Playing much stronger player

Sort:
Avatar of jclheriteau

Hi all,

When you play a substantially stronger player, let say +200 ELO than yourself, what do you do? What do you expect?

Do you have a special opening, strategy?

Some gambit trap?

Just play as usual?

 

(on mental side) I personnally often loose drive and focus, is it the same for you?

I appreciate your feedback.

Avatar of gaereagdag

I try to find a database of their games. This can be useful. Then I try to play normally.

Avatar of gaereagdag

Streetfighter, I had an interesting example of this a few weeks ago. I was set to play as black in a tournament against someone who was 200 pts higher whose peak rating had been 200 pts higher than that! I often play the French defence. When I looked at his games he played the reti gambit every time against it [2.b3]  So I did some reserach on it. I lost the game but I missed an oppoirtunity to trap his queen which would have won!!

Avatar of jclheriteau

Thanks Streetfighter

Linuxblue, a gambit trap sounds very nice:)

 

It's true that when ever you have an edge against a stronger player, you get very highly motivate.

Avatar of JamieKowalski

Assuming there's no time to prepare against the player, just play as you normally do. Only better, of course.

Avatar of JamesCoons

I try to play more agressively against stronger players, If you try to play too cautiously they will just grind you down while if you complicate things they might just slip up. I also try to stay within the opening book as long as possible against stronger players. That way you are playing grandmaster moves in the opening and reduce the number of moves in the game during which you can make a blunder.

Avatar of azziralc

I play solid lines. And more careful in the game. 

Avatar of erikido23

Play EXACTLY as I normally would.  Trying to find the best moves until I realize I am in trouble and then try to complicate things as much as possible

Avatar of Shivsky

One thing I've always been told is to muddy up the waters. Strive to make things imbalanced and complicated (either via choice of opening lines or by choosing fuzzy + unclear paths when you are presented with a choice).  

Note that the converse is a bad idea, i.e.  to strive for simple positions, trying to trade pieces to get to a quick endgame etc. as you're going to get murdered because the stronger player is way more comfortable and skilled at simple paint-by-numbers positions than you currently are.

Avatar of Scottrf
Shivsky wrote:

One thing I've always been told is to muddy up the waters. Strive to make things imbalanced and complicated (either via choice of opening lines or by choosing fuzzy + unclear paths when you are presented with a choice).  

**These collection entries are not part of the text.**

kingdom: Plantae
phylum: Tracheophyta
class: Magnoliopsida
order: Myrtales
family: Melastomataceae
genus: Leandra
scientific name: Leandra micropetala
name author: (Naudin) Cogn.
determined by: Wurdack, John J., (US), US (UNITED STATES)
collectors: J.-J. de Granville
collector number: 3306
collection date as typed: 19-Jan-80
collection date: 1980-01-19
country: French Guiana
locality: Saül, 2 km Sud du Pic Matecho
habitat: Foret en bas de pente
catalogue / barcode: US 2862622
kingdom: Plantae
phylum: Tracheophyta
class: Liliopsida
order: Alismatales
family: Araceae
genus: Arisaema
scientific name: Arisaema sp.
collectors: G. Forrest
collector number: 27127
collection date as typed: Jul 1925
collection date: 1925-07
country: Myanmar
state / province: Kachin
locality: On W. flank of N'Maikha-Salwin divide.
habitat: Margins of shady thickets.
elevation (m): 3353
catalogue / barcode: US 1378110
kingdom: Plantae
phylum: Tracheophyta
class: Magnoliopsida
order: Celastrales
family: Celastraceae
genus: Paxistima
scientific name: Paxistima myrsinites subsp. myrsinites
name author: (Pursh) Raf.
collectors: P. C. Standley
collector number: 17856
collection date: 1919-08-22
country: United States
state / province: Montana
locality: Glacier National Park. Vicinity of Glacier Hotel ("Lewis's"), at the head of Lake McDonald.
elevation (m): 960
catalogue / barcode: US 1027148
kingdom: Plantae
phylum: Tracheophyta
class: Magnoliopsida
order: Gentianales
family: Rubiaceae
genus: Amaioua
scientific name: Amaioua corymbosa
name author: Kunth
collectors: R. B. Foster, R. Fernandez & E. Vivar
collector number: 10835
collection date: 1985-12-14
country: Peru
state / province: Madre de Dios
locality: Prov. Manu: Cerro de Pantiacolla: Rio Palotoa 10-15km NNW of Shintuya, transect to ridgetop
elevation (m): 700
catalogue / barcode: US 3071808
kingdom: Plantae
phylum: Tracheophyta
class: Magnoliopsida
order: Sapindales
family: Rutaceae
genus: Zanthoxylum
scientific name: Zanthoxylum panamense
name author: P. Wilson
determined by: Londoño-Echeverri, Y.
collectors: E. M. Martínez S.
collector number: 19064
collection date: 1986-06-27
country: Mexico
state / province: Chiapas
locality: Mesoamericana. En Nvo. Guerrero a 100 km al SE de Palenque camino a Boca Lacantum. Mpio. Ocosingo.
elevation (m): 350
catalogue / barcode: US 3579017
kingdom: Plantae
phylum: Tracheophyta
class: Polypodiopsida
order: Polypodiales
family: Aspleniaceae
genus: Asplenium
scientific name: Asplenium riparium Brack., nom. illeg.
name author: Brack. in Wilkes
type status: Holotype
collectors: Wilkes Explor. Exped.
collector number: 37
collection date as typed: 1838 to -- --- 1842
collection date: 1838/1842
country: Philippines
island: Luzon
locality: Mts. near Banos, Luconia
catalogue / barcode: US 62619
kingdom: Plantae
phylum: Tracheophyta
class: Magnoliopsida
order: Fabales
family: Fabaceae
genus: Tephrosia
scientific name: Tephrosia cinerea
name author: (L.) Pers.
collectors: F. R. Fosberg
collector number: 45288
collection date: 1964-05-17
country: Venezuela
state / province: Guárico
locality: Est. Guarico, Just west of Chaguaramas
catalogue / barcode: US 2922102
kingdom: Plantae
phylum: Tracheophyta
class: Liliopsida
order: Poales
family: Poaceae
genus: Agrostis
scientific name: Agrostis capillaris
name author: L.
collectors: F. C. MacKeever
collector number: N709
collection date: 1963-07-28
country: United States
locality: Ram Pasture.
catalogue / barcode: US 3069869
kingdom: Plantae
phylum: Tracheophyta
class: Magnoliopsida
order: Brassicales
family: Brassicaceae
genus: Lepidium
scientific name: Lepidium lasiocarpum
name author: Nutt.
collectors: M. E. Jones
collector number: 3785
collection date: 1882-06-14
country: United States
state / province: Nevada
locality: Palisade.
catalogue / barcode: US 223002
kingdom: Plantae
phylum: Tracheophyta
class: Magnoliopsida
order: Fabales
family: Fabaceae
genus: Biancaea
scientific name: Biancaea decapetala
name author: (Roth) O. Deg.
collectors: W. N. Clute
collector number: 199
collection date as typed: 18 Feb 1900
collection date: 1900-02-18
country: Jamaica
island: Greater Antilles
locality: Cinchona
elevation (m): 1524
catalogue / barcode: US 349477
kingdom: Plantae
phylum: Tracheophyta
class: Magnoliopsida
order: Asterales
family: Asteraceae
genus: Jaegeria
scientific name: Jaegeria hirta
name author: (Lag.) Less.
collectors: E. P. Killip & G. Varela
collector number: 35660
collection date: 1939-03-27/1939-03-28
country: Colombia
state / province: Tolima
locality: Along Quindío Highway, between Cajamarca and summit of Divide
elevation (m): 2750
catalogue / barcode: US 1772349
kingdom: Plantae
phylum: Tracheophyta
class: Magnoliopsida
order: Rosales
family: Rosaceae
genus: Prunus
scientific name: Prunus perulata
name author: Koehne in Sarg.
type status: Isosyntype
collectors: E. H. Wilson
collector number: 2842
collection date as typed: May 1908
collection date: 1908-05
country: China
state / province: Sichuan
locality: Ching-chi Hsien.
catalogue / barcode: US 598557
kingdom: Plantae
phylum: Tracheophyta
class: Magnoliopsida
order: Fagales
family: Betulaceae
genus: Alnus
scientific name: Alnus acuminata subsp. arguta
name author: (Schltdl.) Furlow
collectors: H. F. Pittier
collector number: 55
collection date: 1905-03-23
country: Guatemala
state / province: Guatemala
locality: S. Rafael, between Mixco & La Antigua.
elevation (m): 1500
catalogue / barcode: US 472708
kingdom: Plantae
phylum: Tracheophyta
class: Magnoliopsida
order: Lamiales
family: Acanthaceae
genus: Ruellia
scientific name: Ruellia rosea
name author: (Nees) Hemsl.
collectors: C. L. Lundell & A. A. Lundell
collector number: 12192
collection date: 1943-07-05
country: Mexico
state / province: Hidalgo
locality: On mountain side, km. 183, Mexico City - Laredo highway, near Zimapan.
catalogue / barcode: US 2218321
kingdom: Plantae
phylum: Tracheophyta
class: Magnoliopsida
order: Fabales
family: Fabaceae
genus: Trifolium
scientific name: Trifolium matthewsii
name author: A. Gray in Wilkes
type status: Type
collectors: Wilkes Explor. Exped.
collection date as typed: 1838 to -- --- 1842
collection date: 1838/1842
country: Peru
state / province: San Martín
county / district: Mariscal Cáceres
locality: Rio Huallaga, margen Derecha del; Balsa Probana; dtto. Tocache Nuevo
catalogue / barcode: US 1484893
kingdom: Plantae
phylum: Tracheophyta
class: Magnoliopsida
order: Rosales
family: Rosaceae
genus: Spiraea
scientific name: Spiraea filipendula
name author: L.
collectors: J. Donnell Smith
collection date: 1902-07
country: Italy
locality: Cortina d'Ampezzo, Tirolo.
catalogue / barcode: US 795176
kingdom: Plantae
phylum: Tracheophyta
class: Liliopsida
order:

Note that the converse is a bad idea, i.e.  to strive for simple positions, trying to trade pieces to get to a quick endgame etc. as you're going to get murdered because the stronger player is way more comfortable and skilled at simple paint-by-numbers positions than you currently are.

I'm not sure I agree with that, just play the board.

What if your opponent is tactically brilliant but not as good as you in simple pawn endgames? Maybe that doesn't happen so much at your level but still people have different strengths. I just won a game against a higher rated played trading pieces down with a pawn advantage. http://www.chess.com/echess/game?id=56667614

I think if you start adjusting how you play based on the rating of the person in front of you it's when you make mistakes.